4. Try using sub queries. Can improve performance, if used correctly. For example,
a. Used to retrieve records from large table instead of joining it, when the aforesaid table has no business requirement in the query.
b. If conditions are more and less numbers of records are fetched. (Vice versa applies to join.)
c. Can be used as inline table/view to get distinct values and/or to avoid two time consuming activities in the same query, calling function and ‘distinct’ records. Etc
5. Avoid expensive functions in the query
a. Use CASE over DECODE
b. Group by, Order by, Distinct, Union, Minus and Intersect are expensive. Try rewriting the query.
6. Use pl/sql for complex logic.
a. Will enhance cursor sharing also.
7. Avoid calling stored function from a stored function.
a. Also, avoid clubbing functions in the same SELECT clause.
8. Don’t use views for performance tuning
a. Don’t query a subset of the complex view, as all the tables in the view will be joined. Use direct query on table instead.
b. Queries against views with complex WHERE clauses will often override any tuning hints that are placed within the view, causing suboptimal execution plans.
c. A view can't be treated as a finite table, and adding SQL hints to view queries will often result in suboptimal execution plans. Any time the optimizer gets “confused,” it will perform an unnecessary full‐table scan
9. Avoid using ‘*’ in the query as it results in one extra step for the parser and hence inefficient.

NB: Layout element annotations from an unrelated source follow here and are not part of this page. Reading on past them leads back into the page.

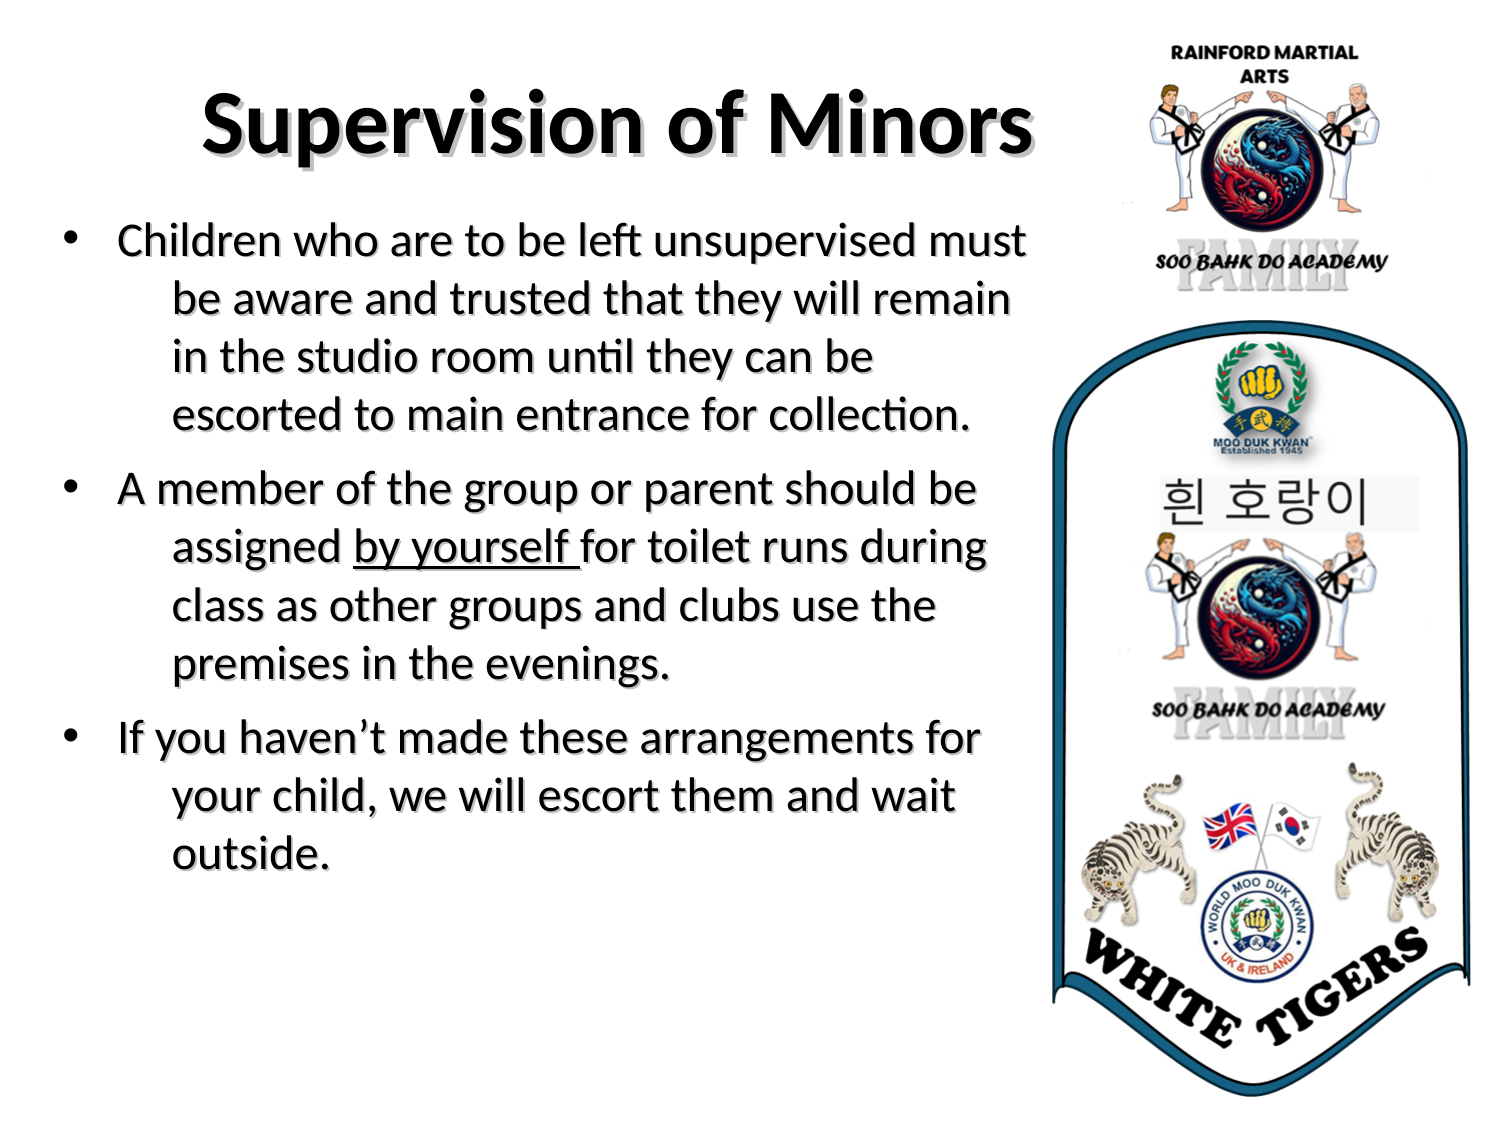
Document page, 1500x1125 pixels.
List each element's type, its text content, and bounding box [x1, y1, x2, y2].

picture [1081, 31, 1453, 296]
picture [1026, 320, 1478, 1102]
list Children who are to be left unsupervised must be aware and trusted that they will remain in the studio room until they can be escorted to main entrance for collection. A member of the group or parent should be assigned by yourself for toilet runs during class as other groups and clubs use the premises in the evenings. If you haven’t made these arrangements for your child, we will escort them and wait outside. [47, 199, 1046, 926]
title Supervision of Minors [0, 23, 1294, 211]
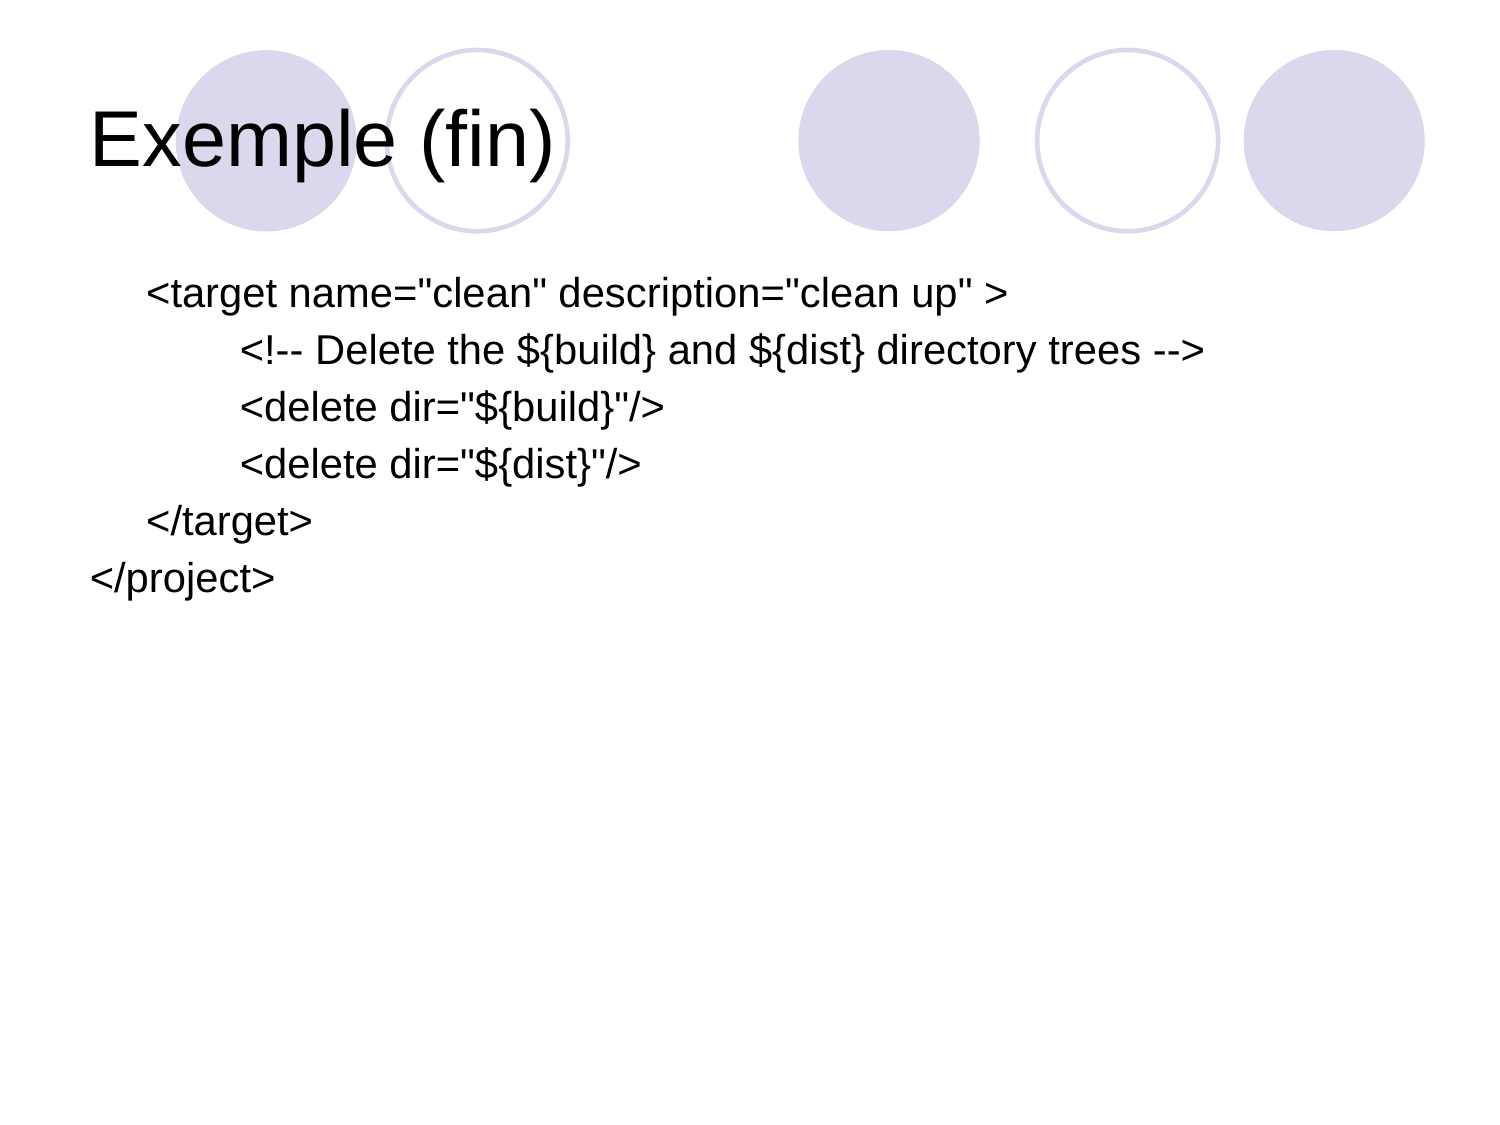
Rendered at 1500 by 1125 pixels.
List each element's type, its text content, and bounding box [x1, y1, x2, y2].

10. Use Count(Indexed column, preferably PK) instead of Count(*).
11. Use commit regularly to improve the performance as it release the resources held.

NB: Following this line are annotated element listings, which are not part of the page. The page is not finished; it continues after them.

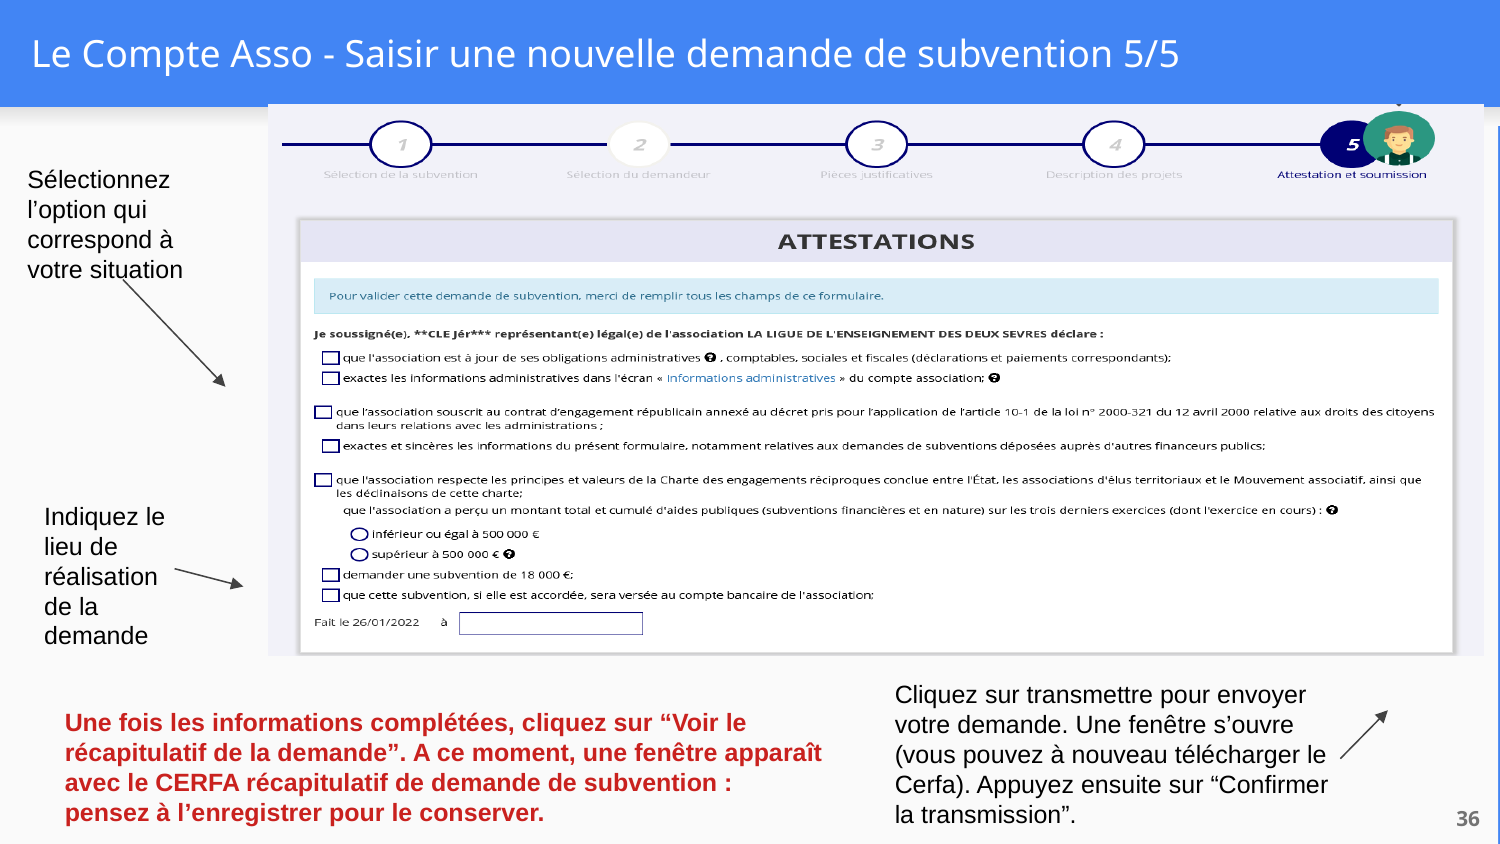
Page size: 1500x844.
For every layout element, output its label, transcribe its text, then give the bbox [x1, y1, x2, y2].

slide_number <numéro> [1405, 787, 1495, 844]
picture [268, 104, 1484, 656]
text_box Une fois les informations complétées, cliquez sur “Voir le récapitulatif de la demande”. A ce moment, une fenêtre apparaît avec le CERFA récapitulatif de demande de subvention : pensez à l’enregistrer pour le conserver. [49, 691, 841, 844]
text_box Sélectionnez l’option qui correspond à votre situation [12, 148, 205, 290]
text_box Indiquez le lieu de réalisation de la demande [29, 485, 183, 607]
text_box Cliquez sur transmettre pour envoyer votre demande. Une fenêtre s’ouvre (vous pouvez à nouveau télécharger le Cerfa). Appuyez ensuite sur “Confirmer la transmission”. [879, 663, 1367, 844]
title Le Compte Asso - Saisir une nouvelle demande de subvention 5/5 [16, 2, 1464, 102]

Above 11 steps will further tune the query by about 15%. Now HDs must be wondering that what happened to the rest 5%. Well all I can say is that in that scenario contact the author of this article or any one of those FDs. We almost forgot about them. Didn’t we?
Now that we learnt everything, well almost everything, about performance tuning, the term doesn’t scare us anymore. And like I said in the beginning, we HDs only write good code. We do.
Before I finish this article, there is just one more thing I’d like to share. How much should we tune and when we should stop? Well since I know all HDs, I being one of them, we’ll have to exercise control. While tuning code, HDs need to measure the performance difference and the cost of their efforts. And then ask themselves, is the return on investment worth their efforts? If the answer is yes, go full throttle ahead… till the target is achieved. When agreed‐upon performance goals are achieved, stop all tuning efforts. Remember to exercise control and avoid the temptation to tweak it just a little bit more. We know that may be a hard habit to break, but perseverance will prevail.
To conclude this article, I’d say Performance tuning is a step‐by‐step process of iteratively investigating, determining, and implementing tuning solutions using a proven methodology. While tuning a system it is important to know when to tune, what to tune, how much tuning it requires, and when the tuning efforts should stop. Specific goals need to be set and all tuning efforts need to cease when those goals are attained. This article is just a guideline and not laid down rules. The data present greatly affects the query’s performance.